La journée d’un scrutateur…

Isoloirs2
Il n’y a pas de public et pas de votants dans les bureaux de vote avant l’ouverture. Tant mieux. Dimanche dernier, dans le mien c’était plutôt tendu et le ton est très vite monté. Affrontement verbal à propos d’affiches déchirées, vieilles rancœurs, pratiques dérisoires et nouvelles dénégations innocentes. Je crois que c’est là que j’ai pris la mesure de l’enjeu. Déjà les consignes pour tenir un bureau de vote ne sont pas encourageantes, ne pas quitter l’urne des yeux, compter les enveloppes, toujours compter et surveiller, se surveiller, suspecter et surveiller ? Une anti-leçon de démocratie. Je pensais que cela n’était vrai que dans les films ou dans d’autres pays que l’on nous montre du doigt en se demandant s’ils sont prêts à entrer dans la cour des grands pays de droit… Et puis il faut bien tenir ensemble une journée, le ton se calme, la froideur remplace doucement la tension. Tiens, c’est vrai qu’on avait appelé ça guerre froide. Et puis petit à petit encore au fil des heures, un peu de vie et d’humanité arrive à s’insinuer dans le bureau 57 de Fontenay-sous-bois où je suis assesseur.

Entrecoupé de recours au code électoral, je pensais que ce gros livre rouge n’était là que parce que c’était obligatoire, mais non, on l’ouvre, on le consulte, on argumente. Qui doit garder les clés de l’urne, quelle répartition. C’est vrai aussi que cela aide à occuper les moments creux. On vote par tranche d’âge, les plus vieux le matin, les plus jeune le soir, un creu l’après-midi, surtout un jour de Fêtes des Mères et de Roland Garros cumulés ! Mon secteur m’est présenté comme « de droite » par la présidente du bureau. C’est effectivement un des jolis quartiers de Fontenay, avec ses belles allées de villa début du siècle, toits à la Mansart, verrières colorées et vérandas attendant l’été.

C’est amusant d’être dans un bureau de vote, un peu indiscret. On voit les gens que l’on croise parfois dans la rue, on découvre leur adresse, il faut bien vérifier l’identité, et avec l’adresse le lieu de naissance. Déjà les noms, une France franco-française ? Peut-être mais vraiment de loin ! Budapest, Toronto, la Belgique, Port-aux-Prince, Coventry, Miami, Casablanca, Amsterdam, les Français ne sont pas tous nés ici !

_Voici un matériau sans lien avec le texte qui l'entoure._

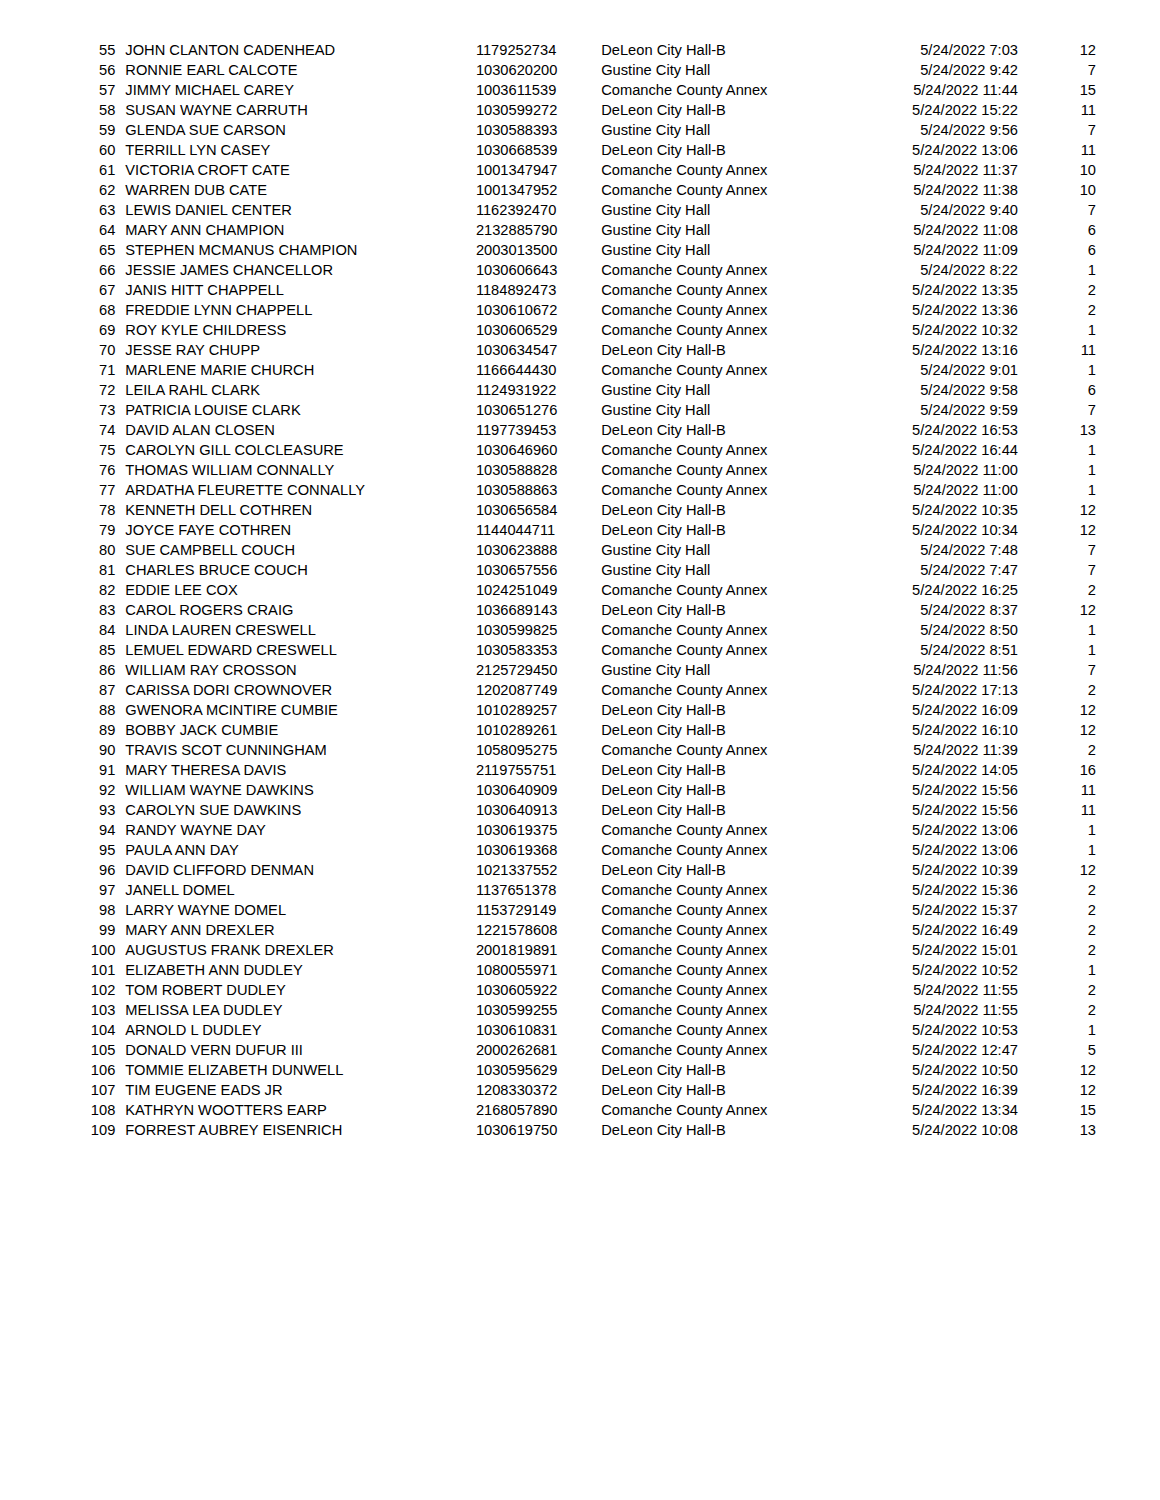| 55 | JOHN CLANTON CADENHEAD | 1179252734 | DeLeon City Hall-B | 5/24/2022 7:03 | 12 |
| 56 | RONNIE EARL CALCOTE | 1030620200 | Gustine City Hall | 5/24/2022 9:42 | 7 |
| 57 | JIMMY MICHAEL CAREY | 1003611539 | Comanche County Annex | 5/24/2022 11:44 | 15 |
| 58 | SUSAN WAYNE CARRUTH | 1030599272 | DeLeon City Hall-B | 5/24/2022 15:22 | 11 |
| 59 | GLENDA SUE CARSON | 1030588393 | Gustine City Hall | 5/24/2022 9:56 | 7 |
| 60 | TERRILL LYN CASEY | 1030668539 | DeLeon City Hall-B | 5/24/2022 13:06 | 11 |
| 61 | VICTORIA CROFT CATE | 1001347947 | Comanche County Annex | 5/24/2022 11:37 | 10 |
| 62 | WARREN DUB CATE | 1001347952 | Comanche County Annex | 5/24/2022 11:38 | 10 |
| 63 | LEWIS DANIEL CENTER | 1162392470 | Gustine City Hall | 5/24/2022 9:40 | 7 |
| 64 | MARY ANN CHAMPION | 2132885790 | Gustine City Hall | 5/24/2022 11:08 | 6 |
| 65 | STEPHEN MCMANUS CHAMPION | 2003013500 | Gustine City Hall | 5/24/2022 11:09 | 6 |
| 66 | JESSIE JAMES CHANCELLOR | 1030606643 | Comanche County Annex | 5/24/2022 8:22 | 1 |
| 67 | JANIS HITT CHAPPELL | 1184892473 | Comanche County Annex | 5/24/2022 13:35 | 2 |
| 68 | FREDDIE LYNN CHAPPELL | 1030610672 | Comanche County Annex | 5/24/2022 13:36 | 2 |
| 69 | ROY KYLE CHILDRESS | 1030606529 | Comanche County Annex | 5/24/2022 10:32 | 1 |
| 70 | JESSE RAY CHUPP | 1030634547 | DeLeon City Hall-B | 5/24/2022 13:16 | 11 |
| 71 | MARLENE MARIE CHURCH | 1166644430 | Comanche County Annex | 5/24/2022 9:01 | 1 |
| 72 | LEILA RAHL CLARK | 1124931922 | Gustine City Hall | 5/24/2022 9:58 | 6 |
| 73 | PATRICIA LOUISE CLARK | 1030651276 | Gustine City Hall | 5/24/2022 9:59 | 7 |
| 74 | DAVID ALAN CLOSEN | 1197739453 | DeLeon City Hall-B | 5/24/2022 16:53 | 13 |
| 75 | CAROLYN GILL COLCLEASURE | 1030646960 | Comanche County Annex | 5/24/2022 16:44 | 1 |
| 76 | THOMAS WILLIAM CONNALLY | 1030588828 | Comanche County Annex | 5/24/2022 11:00 | 1 |
| 77 | ARDATHA FLEURETTE CONNALLY | 1030588863 | Comanche County Annex | 5/24/2022 11:00 | 1 |
| 78 | KENNETH DELL COTHREN | 1030656584 | DeLeon City Hall-B | 5/24/2022 10:35 | 12 |
| 79 | JOYCE FAYE COTHREN | 1144044711 | DeLeon City Hall-B | 5/24/2022 10:34 | 12 |
| 80 | SUE CAMPBELL COUCH | 1030623888 | Gustine City Hall | 5/24/2022 7:48 | 7 |
| 81 | CHARLES BRUCE COUCH | 1030657556 | Gustine City Hall | 5/24/2022 7:47 | 7 |
| 82 | EDDIE LEE COX | 1024251049 | Comanche County Annex | 5/24/2022 16:25 | 2 |
| 83 | CAROL ROGERS CRAIG | 1036689143 | DeLeon City Hall-B | 5/24/2022 8:37 | 12 |
| 84 | LINDA LAUREN CRESWELL | 1030599825 | Comanche County Annex | 5/24/2022 8:50 | 1 |
| 85 | LEMUEL EDWARD CRESWELL | 1030583353 | Comanche County Annex | 5/24/2022 8:51 | 1 |
| 86 | WILLIAM RAY CROSSON | 2125729450 | Gustine City Hall | 5/24/2022 11:56 | 7 |
| 87 | CARISSA DORI CROWNOVER | 1202087749 | Comanche County Annex | 5/24/2022 17:13 | 2 |
| 88 | GWENORA MCINTIRE CUMBIE | 1010289257 | DeLeon City Hall-B | 5/24/2022 16:09 | 12 |
| 89 | BOBBY JACK CUMBIE | 1010289261 | DeLeon City Hall-B | 5/24/2022 16:10 | 12 |
| 90 | TRAVIS SCOT CUNNINGHAM | 1058095275 | Comanche County Annex | 5/24/2022 11:39 | 2 |
| 91 | MARY THERESA DAVIS | 2119755751 | DeLeon City Hall-B | 5/24/2022 14:05 | 16 |
| 92 | WILLIAM WAYNE DAWKINS | 1030640909 | DeLeon City Hall-B | 5/24/2022 15:56 | 11 |
| 93 | CAROLYN SUE DAWKINS | 1030640913 | DeLeon City Hall-B | 5/24/2022 15:56 | 11 |
| 94 | RANDY WAYNE DAY | 1030619375 | Comanche County Annex | 5/24/2022 13:06 | 1 |
| 95 | PAULA ANN DAY | 1030619368 | Comanche County Annex | 5/24/2022 13:06 | 1 |
| 96 | DAVID CLIFFORD DENMAN | 1021337552 | DeLeon City Hall-B | 5/24/2022 10:39 | 12 |
| 97 | JANELL DOMEL | 1137651378 | Comanche County Annex | 5/24/2022 15:36 | 2 |
| 98 | LARRY WAYNE DOMEL | 1153729149 | Comanche County Annex | 5/24/2022 15:37 | 2 |
| 99 | MARY ANN DREXLER | 1221578608 | Comanche County Annex | 5/24/2022 16:49 | 2 |
| 100 | AUGUSTUS FRANK DREXLER | 2001819891 | Comanche County Annex | 5/24/2022 15:01 | 2 |
| 101 | ELIZABETH ANN DUDLEY | 1080055971 | Comanche County Annex | 5/24/2022 10:52 | 1 |
| 102 | TOM ROBERT DUDLEY | 1030605922 | Comanche County Annex | 5/24/2022 11:55 | 2 |
| 103 | MELISSA LEA DUDLEY | 1030599255 | Comanche County Annex | 5/24/2022 11:55 | 2 |
| 104 | ARNOLD L DUDLEY | 1030610831 | Comanche County Annex | 5/24/2022 10:53 | 1 |
| 105 | DONALD VERN DUFUR III | 2000262681 | Comanche County Annex | 5/24/2022 12:47 | 5 |
| 106 | TOMMIE ELIZABETH DUNWELL | 1030595629 | DeLeon City Hall-B | 5/24/2022 10:50 | 12 |
| 107 | TIM EUGENE EADS JR | 1208330372 | DeLeon City Hall-B | 5/24/2022 16:39 | 12 |
| 108 | KATHRYN WOOTTERS EARP | 2168057890 | Comanche County Annex | 5/24/2022 13:34 | 15 |
| 109 | FORREST AUBREY EISENRICH | 1030619750 | DeLeon City Hall-B | 5/24/2022 10:08 | 13 |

Les rites du vote sont tous différents, on vote sérieusement ou en riant ; elle sourit timidement, c’est mon premier vote ! On vote en famille, je les reconnais, j’ai déjà vu un fils ce matin, je vois le père et un deuxième fils, et la mère aussi cet après-midi, et pour ne pas se sentir trop seul en ce moment à la fois solennel et banal, on est venu avec les voisins, et ça y est, c’est la queue devant l’urne. Mais, on est en France tout de même, il faut bien signaler aux resquilleurs qu’il y a un sens. Au pardon, je n’avais pas fait attention. Mais parfois on est si important que malgré les remontrances on s’obstine. Et oui, ces français plus importants que les autres, je travaille moi, je vote moi !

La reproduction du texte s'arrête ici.